EL MILITANTE SALTA – REDACCIÓN. – El 6 de septiembre de 1930 es una fecha oscura en la historia de Argentina. Ese día, el general José Félix Uriburu, apoyado por sectores conservadores y oligárquicos, encabezó el primer golpe de Estado del siglo XX en el país, derrocando al gobierno constitucional de Hipólito Yrigoyen. Este acto de fuerza no solo significó una violación flagrante de la Constitución Nacional, sino que abrió un camino de intervención militar en la política argentina que llevaría a décadas de inestabilidad, violencia y el progresivo deterioro de la democracia que tanto había costado conseguir.

Hasta ese momento, la democracia argentina se encontraba en un proceso de consolidación. La Revolución Radical de 1890, liderada por Leandro N. Alem, fue un punto de inflexión en la lucha contra el régimen conservador que manejaba el país en beneficio de una élite. La revolución puso de manifiesto la necesidad de reformas políticas profundas que culminaron con la Ley Sáenz Peña de 1912, que estableció el sufragio secreto y obligatorio, un hito en la historia política del país que permitió el acceso de nuevos sectores a la vida democrática.

Con esta ley, se abrió la posibilidad para que la ciudadanía participara activamente en la elección de sus representantes. Hipólito Yrigoyen, líder de la Unión Cívica Radical (UCR), se convirtió en el primer presidente elegido democráticamente bajo este nuevo sistema en 1916, iniciando así una nueva era de reformas y apertura política que intentaba superar las prácticas clientelistas y fraudulentas del pasado.

Sin embargo, el golpe de 1930 truncó ese proceso. Bajo el pretexto de la crisis económica global que golpeaba al país y una supuesta ineficiencia del gobierno de Yrigoyen, los militares, liderados por Uriburu, decidieron tomar las armas contra un gobierno democrático. La intromisión de las Fuerzas Armadas en la política marcó un antes y un después, mostrando un desprecio absoluto por la voluntad popular y por las instituciones republicanas que habían sido forjadas con tanta lucha y sacrificio.

Este acto de insubordinación y abuso de poder por parte de los militares estableció un peligroso precedente: la idea de que las Fuerzas Armadas podían y debían intervenir para «corregir» el rumbo político del país. Desde ese momento, Argentina entró en una espiral de golpes de Estado, fraudes electorales, proscripciones y dictaduras que se extendería durante buena parte del siglo XX, interrumpiendo continuamente los procesos democráticos y de construcción de una república basada en la legalidad y el respeto a las instituciones.
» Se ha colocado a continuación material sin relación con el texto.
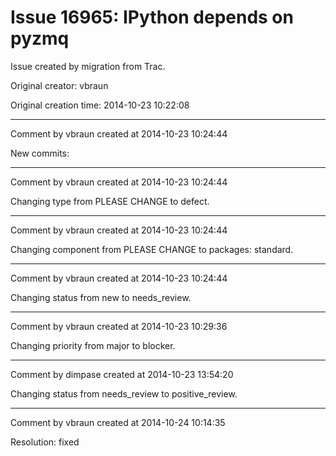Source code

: # Issue 16965: IPython depends on pyzmq

Issue created by migration from Trac.

Original creator: vbraun

Original creation time: 2014-10-23 10:22:08




---

Comment by vbraun created at 2014-10-23 10:24:44

New commits:


---

Comment by vbraun created at 2014-10-23 10:24:44

Changing type from PLEASE CHANGE to defect.


---

Comment by vbraun created at 2014-10-23 10:24:44

Changing component from PLEASE CHANGE to packages: standard.


---

Comment by vbraun created at 2014-10-23 10:24:44

Changing status from new to needs_review.


---

Comment by vbraun created at 2014-10-23 10:29:36

Changing priority from major to blocker.


---

Comment by dimpase created at 2014-10-23 13:54:20

Changing status from needs_review to positive_review.


---

Comment by vbraun created at 2014-10-24 10:14:35

Resolution: fixed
Uriburu impuso un régimen autoritario y represivo que intentó, sin éxito, establecer un Estado corporativista de corte fascista. Aunque su gobierno fue breve, la herida que abrió en la democracia argentina fue profunda y duradera. Lo siguió una década infame marcada por el fraude electoral, la represión y la corrupción, consolidando así una práctica política que desvirtuó el sistema democrático y preparó el terreno para futuras intervenciones militares.

El golpe del 6 de septiembre de 1930 no solo fue una traición a la Constitución y al pueblo argentino, sino también una traición a la historia de lucha por la democracia que se venía construyendo desde las primeras revoluciones radicales. En lugar de fortalecer la joven democracia argentina, los militares y sectores conservadores la destruyeron, generando un retroceso que tuvo consecuencias devastadoras para la estabilidad política, económica y social del país.

Jamás los militares debieron intervenir en la política, menos aún asaltando el poder y violando la Constitución Nacional. Los golpes de Estado no solo son actos de usurpación, sino que representan un fracaso de la política y del respeto a las normas fundamentales de una república. La lección del 6 de septiembre de 1930 es clara: la democracia debe defenderse con más democracia, con diálogo, participación y fortalecimiento de las instituciones, nunca con la fuerza de las armas o la imposición de voluntades autoritarias. La democracia es el único camino legítimo para construir un país justo, inclusivo y libre.